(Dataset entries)
Content starts
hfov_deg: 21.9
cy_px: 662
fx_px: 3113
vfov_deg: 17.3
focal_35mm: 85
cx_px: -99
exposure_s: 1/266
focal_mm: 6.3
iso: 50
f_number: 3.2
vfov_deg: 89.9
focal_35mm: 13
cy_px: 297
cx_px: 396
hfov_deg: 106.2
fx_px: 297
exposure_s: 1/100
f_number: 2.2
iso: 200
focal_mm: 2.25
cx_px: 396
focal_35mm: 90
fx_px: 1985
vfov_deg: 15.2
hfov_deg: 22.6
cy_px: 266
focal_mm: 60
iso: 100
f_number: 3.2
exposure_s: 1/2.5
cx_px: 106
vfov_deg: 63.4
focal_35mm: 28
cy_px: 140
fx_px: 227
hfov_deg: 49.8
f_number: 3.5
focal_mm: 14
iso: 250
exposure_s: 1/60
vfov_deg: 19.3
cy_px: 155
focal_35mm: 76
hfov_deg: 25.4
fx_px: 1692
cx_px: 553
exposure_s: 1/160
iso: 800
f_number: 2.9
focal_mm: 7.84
Content ends
Content starts
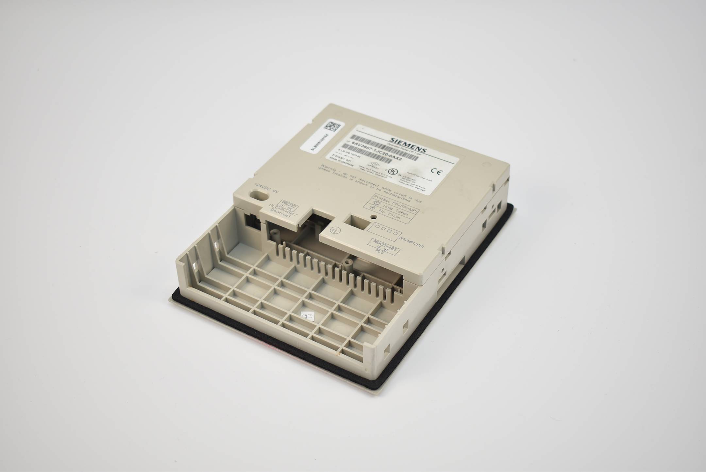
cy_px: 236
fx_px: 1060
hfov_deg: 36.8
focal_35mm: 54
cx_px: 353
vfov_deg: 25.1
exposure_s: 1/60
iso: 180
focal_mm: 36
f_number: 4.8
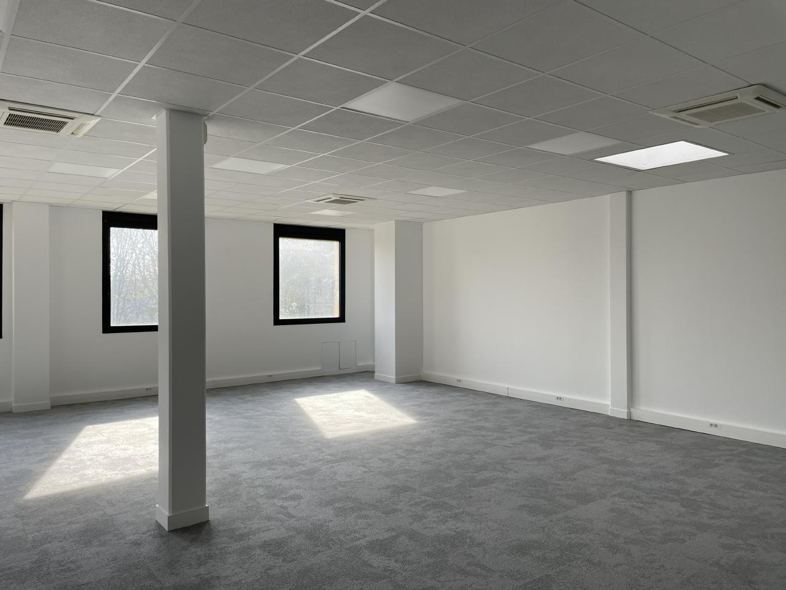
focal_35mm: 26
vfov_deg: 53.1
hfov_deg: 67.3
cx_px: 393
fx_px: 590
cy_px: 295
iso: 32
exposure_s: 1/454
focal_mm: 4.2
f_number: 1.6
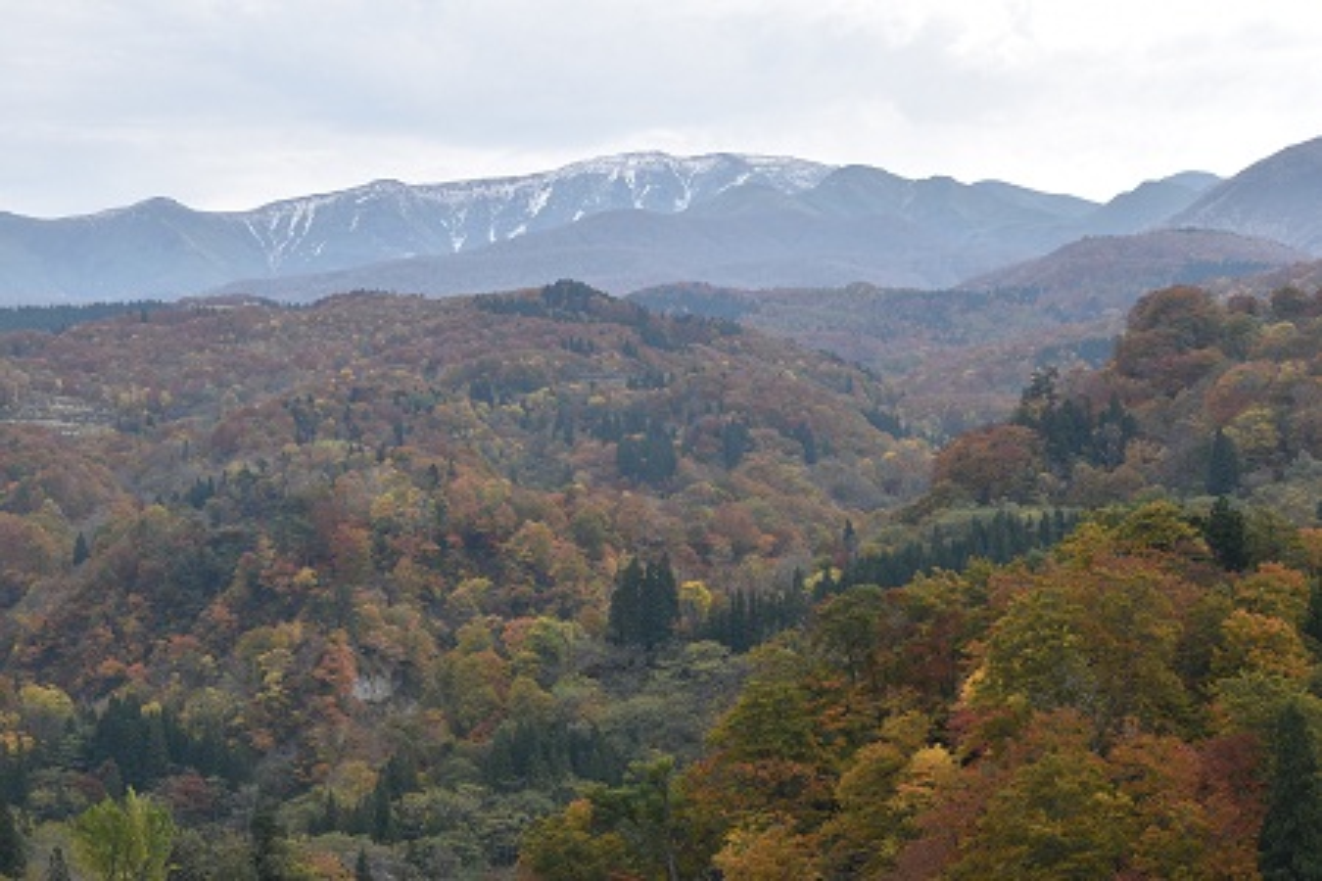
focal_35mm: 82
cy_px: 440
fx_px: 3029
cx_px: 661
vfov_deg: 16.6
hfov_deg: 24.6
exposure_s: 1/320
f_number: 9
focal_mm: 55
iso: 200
Content ends
→ TASK GOAL:
The required output is the stretch of entries above from the line containing "hfov_deg: 21.9" through the line containing "focal_mm: 7.84", reproduced exactly.

→ OUTPUT:
hfov_deg: 21.9
cy_px: 662
fx_px: 3113
vfov_deg: 17.3
focal_35mm: 85
cx_px: -99
exposure_s: 1/266
focal_mm: 6.3
iso: 50
f_number: 3.2
vfov_deg: 89.9
focal_35mm: 13
cy_px: 297
cx_px: 396
hfov_deg: 106.2
fx_px: 297
exposure_s: 1/100
f_number: 2.2
iso: 200
focal_mm: 2.25
cx_px: 396
focal_35mm: 90
fx_px: 1985
vfov_deg: 15.2
hfov_deg: 22.6
cy_px: 266
focal_mm: 60
iso: 100
f_number: 3.2
exposure_s: 1/2.5
cx_px: 106
vfov_deg: 63.4
focal_35mm: 28
cy_px: 140
fx_px: 227
hfov_deg: 49.8
f_number: 3.5
focal_mm: 14
iso: 250
exposure_s: 1/60
vfov_deg: 19.3
cy_px: 155
focal_35mm: 76
hfov_deg: 25.4
fx_px: 1692
cx_px: 553
exposure_s: 1/160
iso: 800
f_number: 2.9
focal_mm: 7.84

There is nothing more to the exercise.